==== DATA EXTRACT

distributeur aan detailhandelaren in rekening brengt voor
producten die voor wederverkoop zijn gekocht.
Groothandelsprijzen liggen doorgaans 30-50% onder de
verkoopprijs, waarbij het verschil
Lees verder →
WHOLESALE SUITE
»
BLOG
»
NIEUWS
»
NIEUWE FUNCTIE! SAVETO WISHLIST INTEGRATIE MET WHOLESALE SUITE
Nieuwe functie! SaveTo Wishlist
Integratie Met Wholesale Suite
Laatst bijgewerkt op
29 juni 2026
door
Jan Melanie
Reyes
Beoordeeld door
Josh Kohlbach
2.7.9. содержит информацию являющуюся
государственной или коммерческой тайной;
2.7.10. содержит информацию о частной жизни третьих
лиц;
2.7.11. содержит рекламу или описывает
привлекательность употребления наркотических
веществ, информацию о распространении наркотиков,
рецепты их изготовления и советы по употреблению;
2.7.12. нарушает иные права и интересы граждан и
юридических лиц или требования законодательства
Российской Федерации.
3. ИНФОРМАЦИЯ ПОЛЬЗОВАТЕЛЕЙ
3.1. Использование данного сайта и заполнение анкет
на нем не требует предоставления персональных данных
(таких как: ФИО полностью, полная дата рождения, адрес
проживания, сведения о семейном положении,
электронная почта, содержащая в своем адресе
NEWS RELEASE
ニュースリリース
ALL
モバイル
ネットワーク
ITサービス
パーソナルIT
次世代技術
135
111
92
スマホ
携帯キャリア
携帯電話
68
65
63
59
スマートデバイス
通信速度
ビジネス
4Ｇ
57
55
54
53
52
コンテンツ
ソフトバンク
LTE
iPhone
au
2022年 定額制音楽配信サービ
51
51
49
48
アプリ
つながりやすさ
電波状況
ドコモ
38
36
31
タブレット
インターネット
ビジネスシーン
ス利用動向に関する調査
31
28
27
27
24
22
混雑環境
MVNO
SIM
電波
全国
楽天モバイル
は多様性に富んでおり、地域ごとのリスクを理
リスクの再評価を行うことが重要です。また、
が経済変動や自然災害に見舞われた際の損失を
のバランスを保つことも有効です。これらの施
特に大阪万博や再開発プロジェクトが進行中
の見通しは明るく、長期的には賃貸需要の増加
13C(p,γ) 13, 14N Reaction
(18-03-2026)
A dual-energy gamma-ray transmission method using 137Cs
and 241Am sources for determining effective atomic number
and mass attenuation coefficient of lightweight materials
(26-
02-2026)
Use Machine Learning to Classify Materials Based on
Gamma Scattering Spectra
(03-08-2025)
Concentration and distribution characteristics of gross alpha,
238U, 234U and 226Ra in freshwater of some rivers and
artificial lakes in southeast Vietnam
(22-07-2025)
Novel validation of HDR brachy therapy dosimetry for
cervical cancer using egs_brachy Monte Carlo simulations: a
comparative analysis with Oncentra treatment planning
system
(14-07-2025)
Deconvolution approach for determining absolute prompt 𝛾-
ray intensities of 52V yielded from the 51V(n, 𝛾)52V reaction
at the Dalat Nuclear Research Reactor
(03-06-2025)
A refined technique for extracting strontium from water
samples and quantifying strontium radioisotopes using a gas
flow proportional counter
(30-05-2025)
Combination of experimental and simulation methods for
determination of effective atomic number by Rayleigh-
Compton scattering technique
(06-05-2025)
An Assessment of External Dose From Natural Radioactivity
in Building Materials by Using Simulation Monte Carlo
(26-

========

**WORK TASK**
Line by line, output the records exactly as given.

**ANSWER TO THE PROBLEM**
distributeur aan detailhandelaren in rekening brengt voor
producten die voor wederverkoop zijn gekocht.
Groothandelsprijzen liggen doorgaans 30-50% onder de
verkoopprijs, waarbij het verschil
Lees verder →
WHOLESALE SUITE
»
BLOG
»
NIEUWS
»
NIEUWE FUNCTIE! SAVETO WISHLIST INTEGRATIE MET WHOLESALE SUITE
Nieuwe functie! SaveTo Wishlist
Integratie Met Wholesale Suite
Laatst bijgewerkt op
29 juni 2026
door
Jan Melanie
Reyes
Beoordeeld door
Josh Kohlbach
2.7.9. содержит информацию являющуюся
государственной или коммерческой тайной;
2.7.10. содержит информацию о частной жизни третьих
лиц;
2.7.11. содержит рекламу или описывает
привлекательность употребления наркотических
веществ, информацию о распространении наркотиков,
рецепты их изготовления и советы по употреблению;
2.7.12. нарушает иные права и интересы граждан и
юридических лиц или требования законодательства
Российской Федерации.
3. ИНФОРМАЦИЯ ПОЛЬЗОВАТЕЛЕЙ
3.1. Использование данного сайта и заполнение анкет
на нем не требует предоставления персональных данных
(таких как: ФИО полностью, полная дата рождения, адрес
проживания, сведения о семейном положении,
электронная почта, содержащая в своем адресе
NEWS RELEASE
ニュースリリース
ALL
モバイル
ネットワーク
ITサービス
パーソナルIT
次世代技術
135
111
92
スマホ
携帯キャリア
携帯電話
68
65
63
59
スマートデバイス
通信速度
ビジネス
4Ｇ
57
55
54
53
52
コンテンツ
ソフトバンク
LTE
iPhone
au
2022年 定額制音楽配信サービ
51
51
49
48
アプリ
つながりやすさ
電波状況
ドコモ
38
36
31
タブレット
インターネット
ビジネスシーン
ス利用動向に関する調査
31
28
27
27
24
22
混雑環境
MVNO
SIM
電波
全国
楽天モバイル
は多様性に富んでおり、地域ごとのリスクを理
リスクの再評価を行うことが重要です。また、
が経済変動や自然災害に見舞われた際の損失を
のバランスを保つことも有効です。これらの施
特に大阪万博や再開発プロジェクトが進行中
の見通しは明るく、長期的には賃貸需要の増加
13C(p,γ) 13, 14N Reaction
(18-03-2026)
A dual-energy gamma-ray transmission method using 137Cs
and 241Am sources for determining effective atomic number
and mass attenuation coefficient of lightweight materials
(26-
02-2026)
Use Machine Learning to Classify Materials Based on
Gamma Scattering Spectra
(03-08-2025)
Concentration and distribution characteristics of gross alpha,
238U, 234U and 226Ra in freshwater of some rivers and
artificial lakes in southeast Vietnam
(22-07-2025)
Novel validation of HDR brachy therapy dosimetry for
cervical cancer using egs_brachy Monte Carlo simulations: a
comparative analysis with Oncentra treatment planning
system
(14-07-2025)
Deconvolution approach for determining absolute prompt 𝛾-
ray intensities of 52V yielded from the 51V(n, 𝛾)52V reaction
at the Dalat Nuclear Research Reactor
(03-06-2025)
A refined technique for extracting strontium from water
samples and quantifying strontium radioisotopes using a gas
flow proportional counter
(30-05-2025)
Combination of experimental and simulation methods for
determination of effective atomic number by Rayleigh-
Compton scattering technique
(06-05-2025)
An Assessment of External Dose From Natural Radioactivity
in Building Materials by Using Simulation Monte Carlo
(26-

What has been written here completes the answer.